Fundamental #6: Identity Relationships - We must map humans to things, devices, and apps
Things belong to humans or organizations. They might be part of bigger things – just think about the connected vehicle. Humans use devices with apps to access services. The apps act on their behalf. What this means is that there are complex relationships between identities. Future Identity and Access Management must understand and manage these relationships in order to make the right decisions.
Fundamental #7: Context - Identity and Access Risk varies in context
A key concept of Future Identity and Access Management is context. Which device is someone using? Which type of authentication? Where is the device used?
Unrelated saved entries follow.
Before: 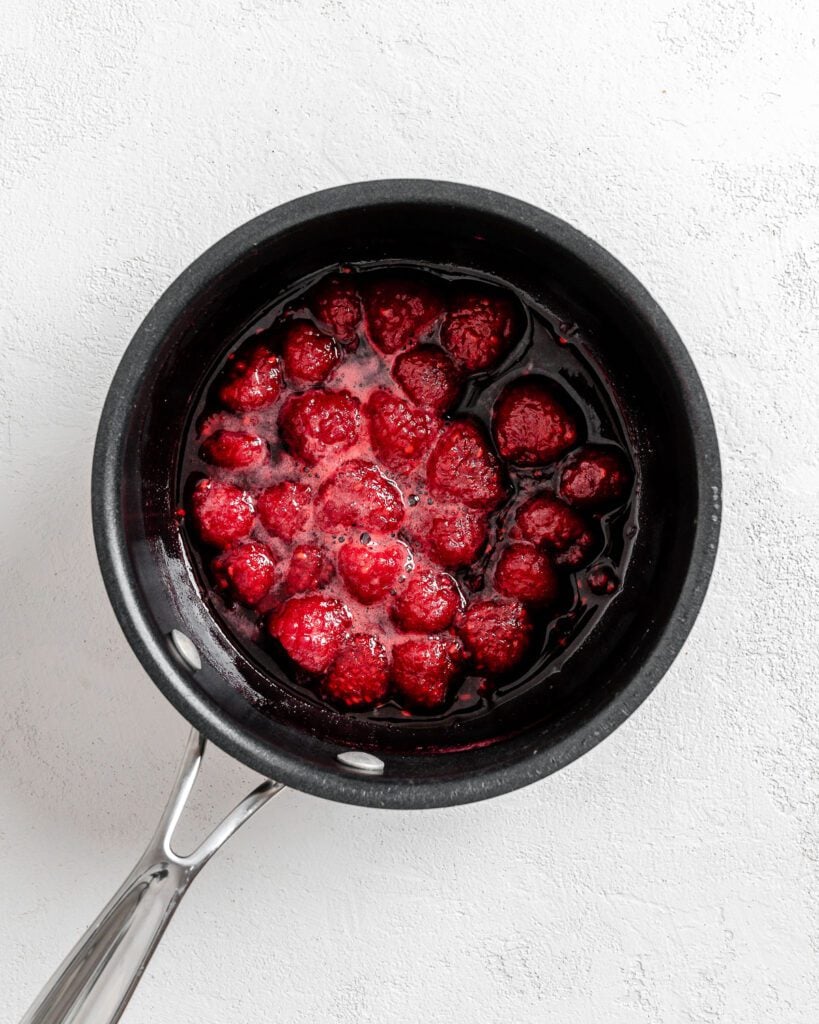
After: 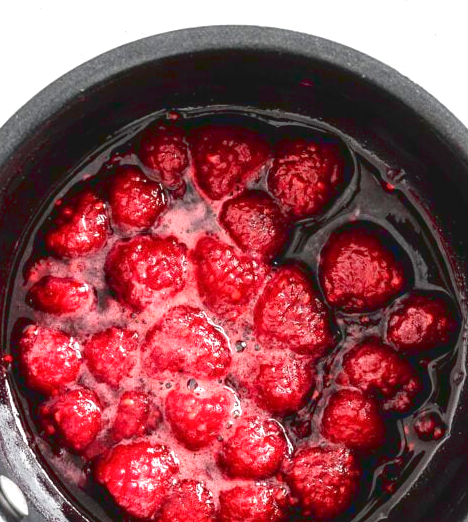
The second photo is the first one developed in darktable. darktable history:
crop: left 21.135%, top 15.1%, right 21.637%, bottom 33.87%
exposure: exposure 1 EV, compensate exposure bias true, compensate highlight preservation false
color calibration: illuminant same as pipeline (D50), adaptation XYZ, x 0.347, y 0.359, temperature 5009.1 K
tone curve: curves: ch0 [(0, 0.068) (1, 0.961)], color space Lab, linked channels
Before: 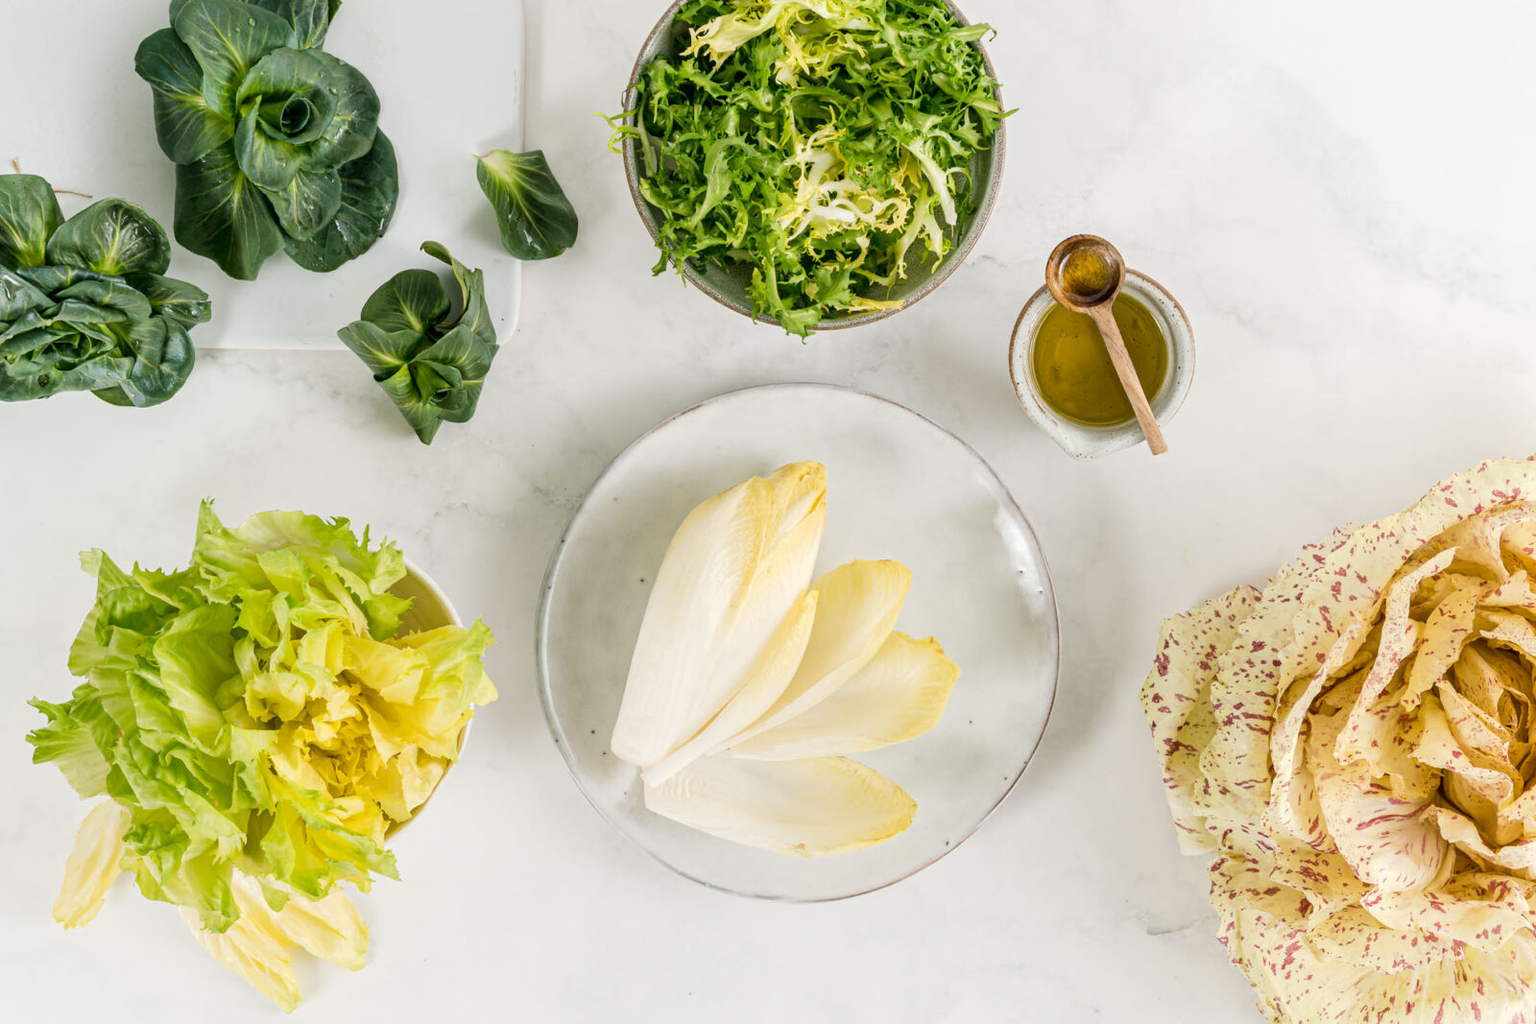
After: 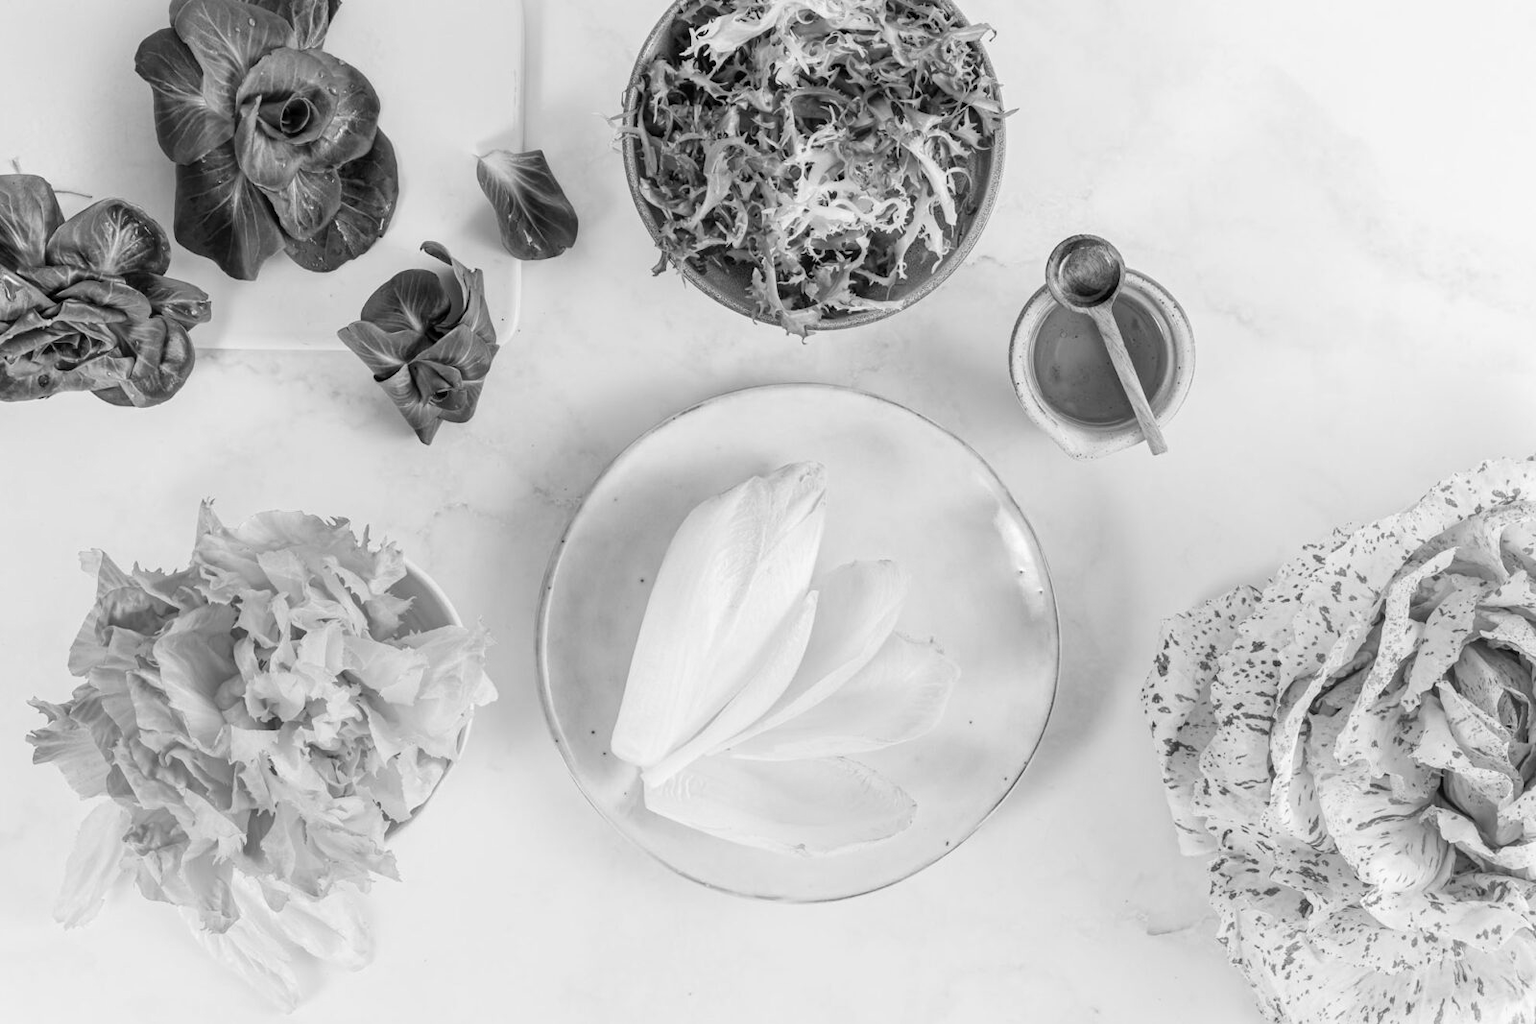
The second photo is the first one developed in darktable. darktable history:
color correction: highlights a* 0.207, highlights b* 2.7, shadows a* -0.874, shadows b* -4.78
monochrome: a 1.94, b -0.638
color balance: output saturation 110%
There are many elements that make up the context. Depending on that context, risk varies. Identity and Access Management has to become risk-based and, with the ever-changing context, dynamic. While today’s static access controls implicitly reflect a risk understanding in a static context, future access controls and decisions must become dynamic to adapt to the current context.
These Fundamentals help defining the scope, strategy, and roadmap for future Identity and Access Management.